INSTRUCTIONS FOR THE TASK:
Where an entry contains an image, skip the image and print the rest exactly.
━━ RECORDS FOR THE EXERCISE
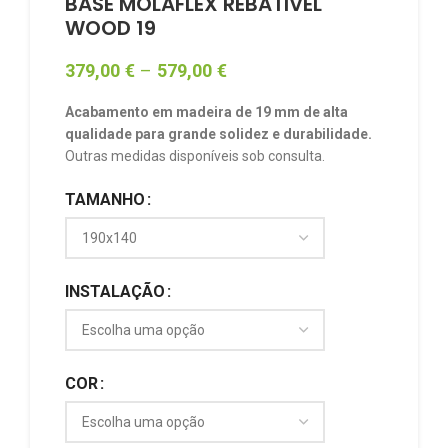
BASE MOLAFLEX REBATIVEL
WOOD 19
379,00
€
–
579,00
€
Acabamento em madeira de 19 mm de alta
qualidade para grande solidez e durabilidade.
Outras medidas disponíveis sob consulta.
TAMANHO
INSTALAÇÃO
COR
━━━━
ANSWER TO THE PROBLEM:
BASE MOLAFLEX REBATIVEL
WOOD 19
379,00
€
–
579,00
€
Acabamento em madeira de 19 mm de alta
qualidade para grande solidez e durabilidade.
Outras medidas disponíveis sob consulta.
TAMANHO
INSTALAÇÃO
COR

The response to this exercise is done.